Task directions: Among the lines of the records below, count those with the word "Wiki". Reply with that number alone.

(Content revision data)
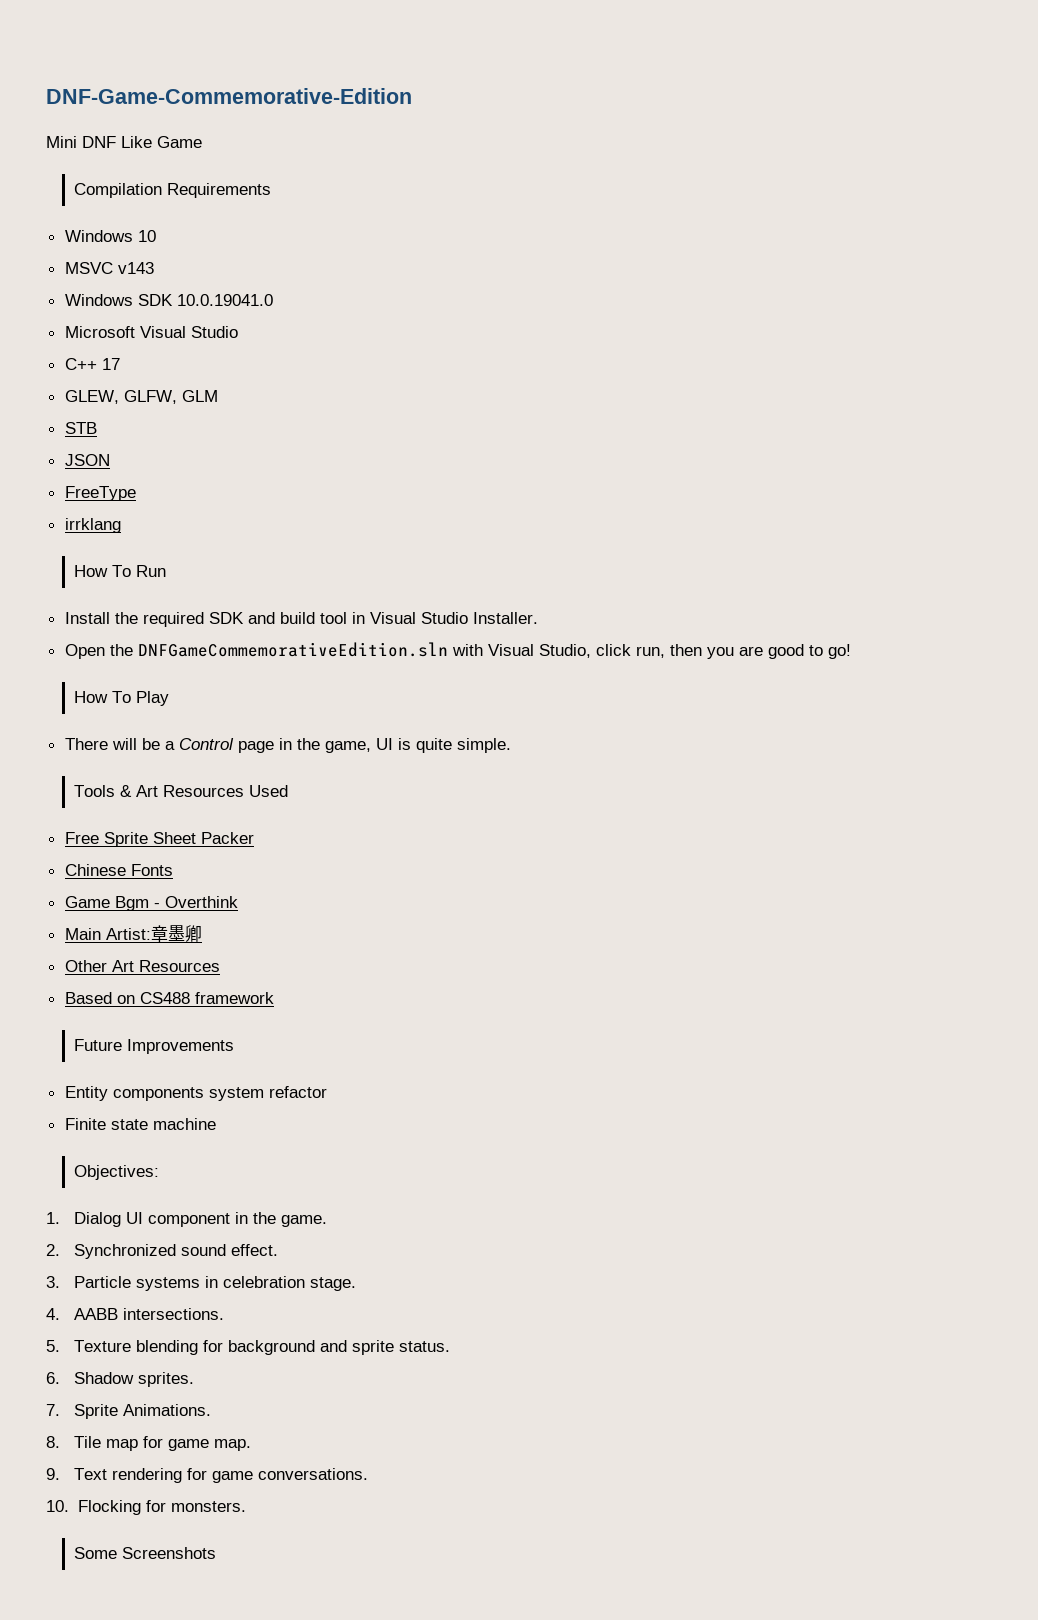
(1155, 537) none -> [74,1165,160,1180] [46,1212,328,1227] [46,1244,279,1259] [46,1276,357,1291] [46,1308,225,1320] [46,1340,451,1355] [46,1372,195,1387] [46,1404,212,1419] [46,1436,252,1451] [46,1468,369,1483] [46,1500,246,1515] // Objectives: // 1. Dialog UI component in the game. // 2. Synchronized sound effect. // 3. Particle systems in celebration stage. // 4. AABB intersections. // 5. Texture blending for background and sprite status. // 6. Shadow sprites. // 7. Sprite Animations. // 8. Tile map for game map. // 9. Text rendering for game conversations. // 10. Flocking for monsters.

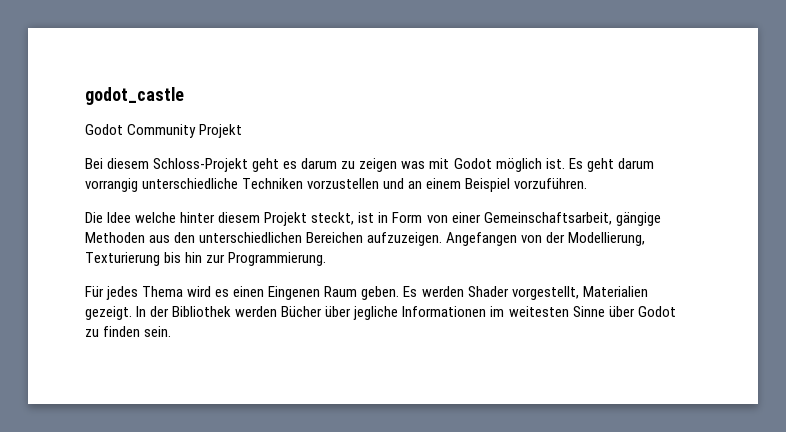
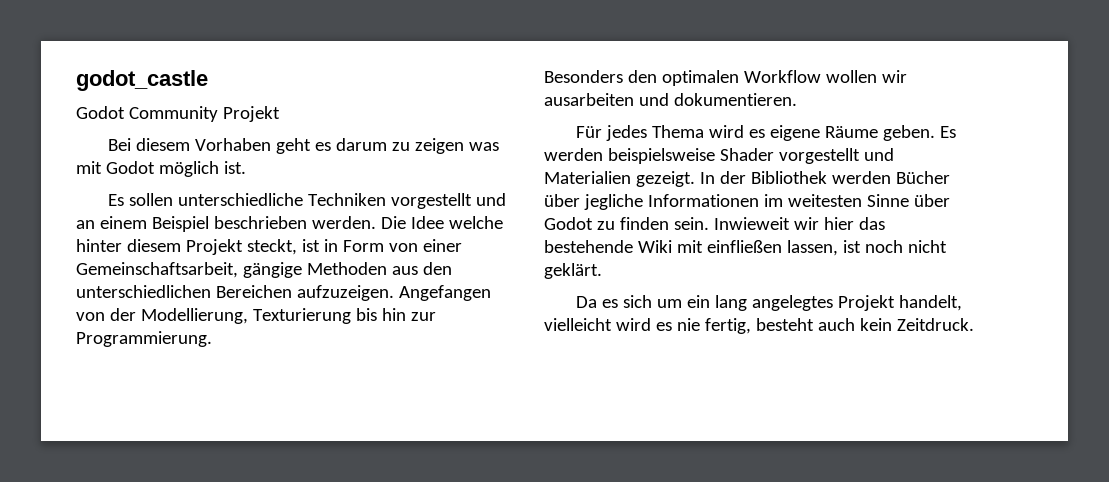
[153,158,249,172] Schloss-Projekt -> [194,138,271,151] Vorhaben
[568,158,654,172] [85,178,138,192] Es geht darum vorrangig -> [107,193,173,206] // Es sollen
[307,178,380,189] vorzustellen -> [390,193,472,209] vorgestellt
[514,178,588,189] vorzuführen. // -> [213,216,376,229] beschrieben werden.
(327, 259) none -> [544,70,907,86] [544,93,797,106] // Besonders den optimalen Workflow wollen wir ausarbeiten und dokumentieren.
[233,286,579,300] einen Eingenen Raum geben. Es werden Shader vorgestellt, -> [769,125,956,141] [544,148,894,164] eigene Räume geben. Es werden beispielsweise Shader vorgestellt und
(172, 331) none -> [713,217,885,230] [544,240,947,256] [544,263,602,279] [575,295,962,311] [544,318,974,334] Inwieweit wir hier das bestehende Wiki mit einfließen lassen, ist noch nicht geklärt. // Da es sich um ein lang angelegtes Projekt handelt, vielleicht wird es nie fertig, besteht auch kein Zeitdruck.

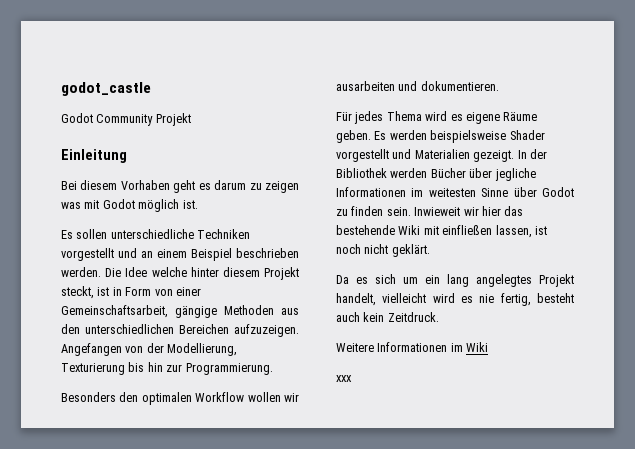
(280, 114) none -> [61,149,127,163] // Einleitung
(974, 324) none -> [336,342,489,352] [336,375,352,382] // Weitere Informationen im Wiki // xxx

Solved exercise: 2